(526b) Design, Development, and Analysis of a Multilayer Contactless Dielectrophoresis Device to Separate Cancer Cells From Blood

The use of non-invasive methods to detect and enrich cancer cells independent of their genotype is critical for early diagnostic and treatment purposes. In addition, isolation of these cells could provide a workbench for clinicians to screen drug therapies prior to patient treatment. This would enable oncologists to tailor treatment on a patient specific level and to ensure the most effective treatment is being utilized. Since many symptoms associated with metastatic cancers, can be attributed to multiple diseases, diagnosis of this disease must be accomplished via medical analysis. There are a number of molecular, cytogenic, immunological cytochemical and morphological assays capable of making this diagnosis, however, the small ratio of cancerous to normal cells make these processes challenging.

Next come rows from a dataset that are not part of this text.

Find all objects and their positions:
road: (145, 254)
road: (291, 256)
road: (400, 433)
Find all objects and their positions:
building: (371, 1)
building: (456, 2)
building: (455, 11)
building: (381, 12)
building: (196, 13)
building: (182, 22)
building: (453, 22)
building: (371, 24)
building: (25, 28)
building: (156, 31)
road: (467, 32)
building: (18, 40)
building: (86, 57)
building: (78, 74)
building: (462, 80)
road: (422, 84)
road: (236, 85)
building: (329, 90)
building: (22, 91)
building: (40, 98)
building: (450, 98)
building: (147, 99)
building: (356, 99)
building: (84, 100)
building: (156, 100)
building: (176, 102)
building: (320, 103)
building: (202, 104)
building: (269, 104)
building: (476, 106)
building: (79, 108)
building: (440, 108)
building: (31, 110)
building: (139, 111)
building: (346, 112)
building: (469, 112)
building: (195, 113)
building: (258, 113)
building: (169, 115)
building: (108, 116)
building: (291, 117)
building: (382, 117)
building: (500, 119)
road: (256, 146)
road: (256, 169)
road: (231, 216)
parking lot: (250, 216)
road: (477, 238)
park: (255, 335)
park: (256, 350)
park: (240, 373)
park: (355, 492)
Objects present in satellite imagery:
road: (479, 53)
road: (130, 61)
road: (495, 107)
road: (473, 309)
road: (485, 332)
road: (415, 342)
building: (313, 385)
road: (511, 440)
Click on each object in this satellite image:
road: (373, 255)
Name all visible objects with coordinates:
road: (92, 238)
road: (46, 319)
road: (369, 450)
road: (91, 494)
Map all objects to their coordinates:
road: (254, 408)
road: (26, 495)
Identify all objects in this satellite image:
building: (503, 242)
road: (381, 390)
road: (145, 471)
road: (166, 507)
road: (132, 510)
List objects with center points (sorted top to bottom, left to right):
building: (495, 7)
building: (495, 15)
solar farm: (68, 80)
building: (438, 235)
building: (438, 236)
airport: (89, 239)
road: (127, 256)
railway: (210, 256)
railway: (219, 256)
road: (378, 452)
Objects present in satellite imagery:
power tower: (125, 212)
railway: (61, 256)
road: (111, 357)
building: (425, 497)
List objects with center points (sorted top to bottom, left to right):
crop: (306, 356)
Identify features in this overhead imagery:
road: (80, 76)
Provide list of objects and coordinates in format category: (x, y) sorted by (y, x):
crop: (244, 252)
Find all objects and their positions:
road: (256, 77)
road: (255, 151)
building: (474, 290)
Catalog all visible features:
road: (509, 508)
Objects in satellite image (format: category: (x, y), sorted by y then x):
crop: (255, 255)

During progression, tumor cells acquire the capacity to disseminate into blood circulation until they either are detected and eliminated by the immune system or attach to the endothelial cells, extravasate, and grow as secondary tumors (metastasis) at distant sites. These circulating tumor cells (CTCs) could provide early indicators of metastasis. Typically, techniques for detecting these cells require prior knowledge of cell-specific markers and antibodies. The large amount of sample handling required by these techniques may increase the likeliness of cell loss and contamination. Therefore, there is a growing need for marker-independent isolation and purification method to increase yield, sensitivity, precision and reproducibility.

Dielectrophoresis (DEP), the motion of a particle in a non-uniform electric field, has become a robust method for analyzing nano-particles, cells, viruses, and DNA based on their physical and electrical properties. A new technique, contactless Dielectrophoresis (cDEP), isolates cells from contact with the electrodes. This is achieved by using fluid electrodes which are isolated from the sample channel by thin insulating membranes. The absence of contact between electrodes and the sample fluid inside the channel prevents bubble formation and avoids any contaminating effects the electrodes may have on the sample. This technique has demonstrated the ability to isolate THP-1 human leukemia monocytes from a heterogeneous mixture of live and dead cells as well as discriminate between cells of different metastatic potential. Recently, this technique has been improved for operation at frequencies as low as 1 kHz, allowing us to manipulate cells using both positive and negative DEP. This work presents the development, analysis, and evaluation of a three dimensional, multilayer, cDEP device used to separate cancer cells from blood.